UNBINGEDStreaming services, cable TV and Primetime television are fighting for your viewership now more than ever. UNBINGED is here to help you weed through it all, with reviews of the latest shows that highlight what we love, what we hate and what we love to hate-watch, too. ‘Tis the season to be spooky, and this year, networks and streaming services are doubling down on vampires as the “it” monster of the season. After success with What We Do In The Shadows, the vamp tales for American Horror Story, Midnight Mass, Legacies, The Originals, and First Kill, just to name a few, more and more heavy hitters want a bite of the blood-soaked pie. This time around, they are going fangs out with properties that have already seen the light of day as books and movies: Vampire Academy, Interview with the Vampire and Let the Right One in. Will they rise again on TV? We sink our fangs into each.

Interview with the Vampire (AMC)

Meet Louis de Pointe du Lac (Jacob Anderson). Beautiful. Rich. And young. Forever young. And quite dead. Many years ago, a young man had the chance to interview Louis about his unique circumstances, but he screwed it up when his addiction got the upper hand. Now 50 years later, the “boy” (Eric Bogosian) has a second chance at the interview he was destined to write…

AMC’s Interview with the Vampire might have die-hard fans on edge with its deviations from the original text, but please, do not fear. The changes might be somewhat drastic, they are necessary to revamp the problematic vamp tale for the modern age. The adjustments also add a surprising amount of depth to both the story and its players.

While not for everyone, this version of Rice’s gothic bible is clever in its modifications, reversing issues that can best be deemed as thorny when viewed through the lens of modern culture. No longer a plantation owner, Louis is now a pimp whose world is destroyed after his “touched” brother takes his own life. In an effort to escape the pain, Louis falls into the awaiting arms of Lestat, now his lover. Together, the two raise hell, and eventually Claudia (Baily Bass), their vampiric child, now a teen rather than the precarious child she was in the book.

As an interview is only as good as its subject, this Interview is only as good as its performers, who are outstanding. In the original novel, Louis was a prototype for the mopey vampire that goth culture would later cling to an archetype. In this version, Anderson plays Louis as a monster with a story to tell and a determination to be heard. He removes any fallibility that might be in the character’s nature and by doing so, makes him all the more interesting.

But the good news here for Rice fans is that this is the best portrayal of Lestat they have ever received as Sam Reid breathes life into the French fop with fangs. Meanwhile, Bogosian holds the pace of the show steady while keeping the events set in reality.

Interview with the Vampire might go a little AWOL from Rice’s original work, but the changes help the story, and more importantly, they needed to happen. In the end, the narrative is enriched and helps evolve the characters beyond the brooding woe-is-me cliche that time has made of the paperback bloodsuckers. Though the series is not for everyone, Rice fans, vamp connoisseurs, and those looking for a good LBGTQ+ romance will find much to drink in.

Let The Right One In (Showtime)

[Transcribed page contents]

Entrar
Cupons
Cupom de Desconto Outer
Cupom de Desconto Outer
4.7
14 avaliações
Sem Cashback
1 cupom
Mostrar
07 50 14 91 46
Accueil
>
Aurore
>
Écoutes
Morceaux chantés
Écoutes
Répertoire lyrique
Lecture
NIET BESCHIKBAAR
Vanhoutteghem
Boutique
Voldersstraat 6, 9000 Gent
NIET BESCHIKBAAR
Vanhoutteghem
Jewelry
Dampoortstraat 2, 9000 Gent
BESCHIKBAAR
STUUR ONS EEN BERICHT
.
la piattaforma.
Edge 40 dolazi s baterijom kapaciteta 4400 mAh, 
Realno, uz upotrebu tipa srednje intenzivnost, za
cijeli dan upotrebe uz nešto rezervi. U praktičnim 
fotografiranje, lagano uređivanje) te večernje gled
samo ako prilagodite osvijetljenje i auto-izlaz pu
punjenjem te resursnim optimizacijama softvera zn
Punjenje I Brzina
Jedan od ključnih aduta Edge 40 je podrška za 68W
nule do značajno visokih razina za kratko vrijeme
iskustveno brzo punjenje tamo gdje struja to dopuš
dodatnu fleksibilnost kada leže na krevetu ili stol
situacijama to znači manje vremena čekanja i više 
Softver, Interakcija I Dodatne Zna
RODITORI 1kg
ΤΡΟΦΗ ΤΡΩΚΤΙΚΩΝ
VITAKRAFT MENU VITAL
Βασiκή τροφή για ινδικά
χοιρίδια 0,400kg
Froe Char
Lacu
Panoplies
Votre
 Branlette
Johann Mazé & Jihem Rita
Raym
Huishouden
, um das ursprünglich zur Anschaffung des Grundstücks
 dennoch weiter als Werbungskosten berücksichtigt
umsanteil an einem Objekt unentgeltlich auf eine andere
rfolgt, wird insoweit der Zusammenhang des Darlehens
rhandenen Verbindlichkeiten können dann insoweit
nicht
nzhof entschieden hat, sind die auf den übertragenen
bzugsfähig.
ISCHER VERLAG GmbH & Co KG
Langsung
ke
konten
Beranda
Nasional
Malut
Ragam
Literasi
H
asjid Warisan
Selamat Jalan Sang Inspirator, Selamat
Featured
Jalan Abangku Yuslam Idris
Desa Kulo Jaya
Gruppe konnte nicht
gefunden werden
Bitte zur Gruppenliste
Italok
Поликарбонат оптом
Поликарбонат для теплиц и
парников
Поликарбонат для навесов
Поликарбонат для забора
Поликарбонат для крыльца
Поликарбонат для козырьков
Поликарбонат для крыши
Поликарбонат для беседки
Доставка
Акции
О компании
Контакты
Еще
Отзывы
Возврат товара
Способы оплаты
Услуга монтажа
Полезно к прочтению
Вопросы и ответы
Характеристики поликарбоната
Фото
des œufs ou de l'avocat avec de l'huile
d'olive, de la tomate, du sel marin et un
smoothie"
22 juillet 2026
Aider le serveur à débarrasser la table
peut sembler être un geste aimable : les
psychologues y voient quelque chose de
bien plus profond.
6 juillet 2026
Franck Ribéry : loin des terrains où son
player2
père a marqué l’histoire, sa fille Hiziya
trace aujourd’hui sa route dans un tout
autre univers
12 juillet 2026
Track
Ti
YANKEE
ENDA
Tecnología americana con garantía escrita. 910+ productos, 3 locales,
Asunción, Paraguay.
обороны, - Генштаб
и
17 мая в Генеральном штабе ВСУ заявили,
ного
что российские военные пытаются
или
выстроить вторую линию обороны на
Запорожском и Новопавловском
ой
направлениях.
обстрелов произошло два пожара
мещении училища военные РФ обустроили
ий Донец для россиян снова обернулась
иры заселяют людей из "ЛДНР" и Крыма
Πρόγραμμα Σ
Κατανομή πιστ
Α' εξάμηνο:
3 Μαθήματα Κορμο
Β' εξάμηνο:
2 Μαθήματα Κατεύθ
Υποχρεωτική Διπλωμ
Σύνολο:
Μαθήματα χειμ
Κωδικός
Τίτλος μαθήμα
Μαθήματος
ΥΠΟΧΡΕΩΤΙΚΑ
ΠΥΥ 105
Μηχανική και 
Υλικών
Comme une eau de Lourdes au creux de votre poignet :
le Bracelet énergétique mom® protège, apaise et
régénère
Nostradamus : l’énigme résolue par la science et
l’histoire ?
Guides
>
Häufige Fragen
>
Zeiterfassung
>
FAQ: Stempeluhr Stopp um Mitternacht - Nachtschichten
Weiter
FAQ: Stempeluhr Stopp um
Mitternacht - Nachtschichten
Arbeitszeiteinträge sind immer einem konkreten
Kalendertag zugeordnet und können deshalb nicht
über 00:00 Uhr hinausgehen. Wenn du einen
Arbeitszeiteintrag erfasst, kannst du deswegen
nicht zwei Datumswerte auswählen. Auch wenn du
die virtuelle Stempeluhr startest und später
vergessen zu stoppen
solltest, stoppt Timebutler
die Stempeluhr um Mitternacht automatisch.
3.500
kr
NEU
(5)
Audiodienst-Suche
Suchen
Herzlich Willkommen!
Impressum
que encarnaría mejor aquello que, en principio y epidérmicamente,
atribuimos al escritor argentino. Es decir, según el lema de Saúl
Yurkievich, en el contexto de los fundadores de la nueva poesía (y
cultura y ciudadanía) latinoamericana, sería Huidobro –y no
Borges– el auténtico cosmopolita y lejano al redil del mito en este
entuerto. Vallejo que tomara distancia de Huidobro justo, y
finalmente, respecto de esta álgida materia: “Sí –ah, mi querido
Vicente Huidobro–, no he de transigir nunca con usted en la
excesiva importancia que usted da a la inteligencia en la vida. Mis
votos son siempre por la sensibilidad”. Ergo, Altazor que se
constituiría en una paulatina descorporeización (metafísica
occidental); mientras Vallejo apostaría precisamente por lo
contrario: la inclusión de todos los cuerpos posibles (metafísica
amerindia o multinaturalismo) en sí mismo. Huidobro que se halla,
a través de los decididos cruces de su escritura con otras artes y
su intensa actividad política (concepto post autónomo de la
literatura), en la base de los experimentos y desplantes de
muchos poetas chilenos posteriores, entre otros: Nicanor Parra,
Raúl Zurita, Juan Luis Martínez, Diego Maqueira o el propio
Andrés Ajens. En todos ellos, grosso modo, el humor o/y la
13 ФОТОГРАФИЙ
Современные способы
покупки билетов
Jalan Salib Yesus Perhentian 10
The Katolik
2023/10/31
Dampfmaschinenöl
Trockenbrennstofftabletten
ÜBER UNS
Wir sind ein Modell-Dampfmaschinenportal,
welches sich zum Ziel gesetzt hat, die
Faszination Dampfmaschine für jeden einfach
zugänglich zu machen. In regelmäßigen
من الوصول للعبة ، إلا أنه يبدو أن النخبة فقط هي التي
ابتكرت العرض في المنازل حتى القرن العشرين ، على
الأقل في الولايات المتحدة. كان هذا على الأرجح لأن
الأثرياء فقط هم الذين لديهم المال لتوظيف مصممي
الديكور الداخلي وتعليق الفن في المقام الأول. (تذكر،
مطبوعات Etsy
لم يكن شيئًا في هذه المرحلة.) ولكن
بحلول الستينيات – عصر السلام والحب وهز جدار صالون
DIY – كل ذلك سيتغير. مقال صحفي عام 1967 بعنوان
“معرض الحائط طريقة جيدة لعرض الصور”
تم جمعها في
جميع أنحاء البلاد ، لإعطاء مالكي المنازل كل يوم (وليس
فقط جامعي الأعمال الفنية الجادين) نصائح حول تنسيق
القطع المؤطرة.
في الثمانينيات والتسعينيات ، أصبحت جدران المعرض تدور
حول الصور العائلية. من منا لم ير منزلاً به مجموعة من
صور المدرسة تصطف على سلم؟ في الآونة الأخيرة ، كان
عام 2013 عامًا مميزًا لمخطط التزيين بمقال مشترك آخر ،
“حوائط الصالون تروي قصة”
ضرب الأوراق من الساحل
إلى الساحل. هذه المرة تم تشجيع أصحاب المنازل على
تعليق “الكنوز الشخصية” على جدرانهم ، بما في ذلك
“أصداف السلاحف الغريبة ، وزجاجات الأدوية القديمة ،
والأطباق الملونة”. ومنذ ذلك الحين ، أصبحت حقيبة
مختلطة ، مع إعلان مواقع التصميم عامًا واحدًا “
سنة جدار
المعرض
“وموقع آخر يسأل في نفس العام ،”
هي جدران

**Required action:**
Write out the passage of the vampire TV review word for word, starting with "But the good" and going on through "to drink in.".

**Exercise result:**
But the good news here for Rice fans is that this is the best portrayal of Lestat they have ever received as Sam Reid breathes life into the French fop with fangs. Meanwhile, Bogosian holds the pace of the show steady while keeping the events set in reality.

Interview with the Vampire might go a little AWOL from Rice’s original work, but the changes help the story, and more importantly, they needed to happen. In the end, the narrative is enriched and helps evolve the characters beyond the brooding woe-is-me cliche that time has made of the paperback bloodsuckers. Though the series is not for everyone, Rice fans, vamp connoisseurs, and those looking for a good LBGTQ+ romance will find much to drink in.